Mad About AMC's "Mad Men" -- In a Good Way
Emmy nominations. Television Critics Association Awards. Magazine covers. The way AMC’s Mad Men is racking up the praise and demanding attention, you’d almost think it was overexposed. But averaging just over 1.1 million viewers for its first season, Matthew Weiner’s period drama about Madison Avenue ad agency guys and gals in the early 1960s actually is underexposed.
That’s probably about to change. Season two, which begins Sunday night at 10 ET on AMC, relaunches the show with a vengeance – and with a lurch, which adds a sense of mystery and intrigue from the start. Season one ended in 1960, but season two begins in 1962, on Valentine’s Day. We’ve gone from the Nixon-Kennedy campaign to the era of Camelot – and looming on the horizon, perhaps before season’s end, is the world-shattering JFK assassination of November 1963.

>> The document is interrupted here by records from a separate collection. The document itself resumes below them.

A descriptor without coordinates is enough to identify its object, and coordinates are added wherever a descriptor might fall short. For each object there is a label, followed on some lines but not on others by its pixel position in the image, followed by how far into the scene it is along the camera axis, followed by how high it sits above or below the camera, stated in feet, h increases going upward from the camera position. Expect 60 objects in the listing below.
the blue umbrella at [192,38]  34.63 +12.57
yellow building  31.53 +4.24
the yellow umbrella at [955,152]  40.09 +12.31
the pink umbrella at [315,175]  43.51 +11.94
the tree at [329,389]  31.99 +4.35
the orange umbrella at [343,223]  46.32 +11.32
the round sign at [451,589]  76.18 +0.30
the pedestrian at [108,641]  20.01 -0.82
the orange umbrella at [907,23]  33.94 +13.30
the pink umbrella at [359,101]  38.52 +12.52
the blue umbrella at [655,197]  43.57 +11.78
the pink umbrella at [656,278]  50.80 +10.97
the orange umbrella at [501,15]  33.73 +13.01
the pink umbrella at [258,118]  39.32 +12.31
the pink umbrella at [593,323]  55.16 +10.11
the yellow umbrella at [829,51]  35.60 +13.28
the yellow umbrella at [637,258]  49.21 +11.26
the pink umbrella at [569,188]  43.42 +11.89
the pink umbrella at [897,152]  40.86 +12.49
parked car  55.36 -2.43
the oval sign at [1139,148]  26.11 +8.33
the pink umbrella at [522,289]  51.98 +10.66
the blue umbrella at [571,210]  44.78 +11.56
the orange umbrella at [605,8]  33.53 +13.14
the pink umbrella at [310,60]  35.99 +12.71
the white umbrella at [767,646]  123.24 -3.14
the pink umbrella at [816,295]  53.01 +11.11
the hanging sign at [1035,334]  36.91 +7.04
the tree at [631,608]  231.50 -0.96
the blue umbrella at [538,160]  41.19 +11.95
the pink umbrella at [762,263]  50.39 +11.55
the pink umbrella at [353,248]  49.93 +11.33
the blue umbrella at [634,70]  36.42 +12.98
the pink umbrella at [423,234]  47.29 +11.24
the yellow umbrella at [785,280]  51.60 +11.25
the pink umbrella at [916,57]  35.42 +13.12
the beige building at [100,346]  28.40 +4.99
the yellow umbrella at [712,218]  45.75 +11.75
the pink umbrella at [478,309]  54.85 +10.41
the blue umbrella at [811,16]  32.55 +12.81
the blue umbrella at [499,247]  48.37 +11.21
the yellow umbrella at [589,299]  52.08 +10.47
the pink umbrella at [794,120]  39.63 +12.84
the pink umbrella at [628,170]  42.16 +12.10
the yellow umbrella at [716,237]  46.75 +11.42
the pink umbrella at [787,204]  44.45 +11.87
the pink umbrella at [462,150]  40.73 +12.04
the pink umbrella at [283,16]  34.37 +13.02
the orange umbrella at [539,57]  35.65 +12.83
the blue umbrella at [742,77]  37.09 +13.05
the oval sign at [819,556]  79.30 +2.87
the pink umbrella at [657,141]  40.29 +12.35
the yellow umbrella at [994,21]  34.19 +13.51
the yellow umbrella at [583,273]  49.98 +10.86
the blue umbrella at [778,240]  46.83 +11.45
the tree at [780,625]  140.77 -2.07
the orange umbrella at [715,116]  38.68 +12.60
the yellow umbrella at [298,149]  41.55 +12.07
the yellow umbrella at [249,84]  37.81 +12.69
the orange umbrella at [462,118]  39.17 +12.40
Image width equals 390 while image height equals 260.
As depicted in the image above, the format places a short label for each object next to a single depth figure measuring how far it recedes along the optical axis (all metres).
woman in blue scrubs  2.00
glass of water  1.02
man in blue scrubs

Jon Hamm, as agency creative director Don Draper, continues to exude both cool calmness and deep restlessness. Most of the characters in Mad Men, in fact, are skittish about something, like animals just before a big storm. Don’s wife, January Jones, learns an old friend has become a “party girl,” a realization she finds more intriguing than shocking. Don’s former secretary, Peggy (Elisabeth Moss), revels in her promotion at work, but hides her secret life – make that lives, plural – at home. And office manager Joan (Christina Hendricks), the redhead with the perfect appearance, shows in these first two new episodes that appearances can be deceiving.
A year after it was launched, Mad Men comes back focusing intently on character, and leaving us to wonder, and slowly piece together, what’s happened in the interim. It’s not an original move – the jump-forward time frame also has been employed recently by Lost and Desperate Housewives – but in this case, too, it’s a good one. Welcome back, Mad Men.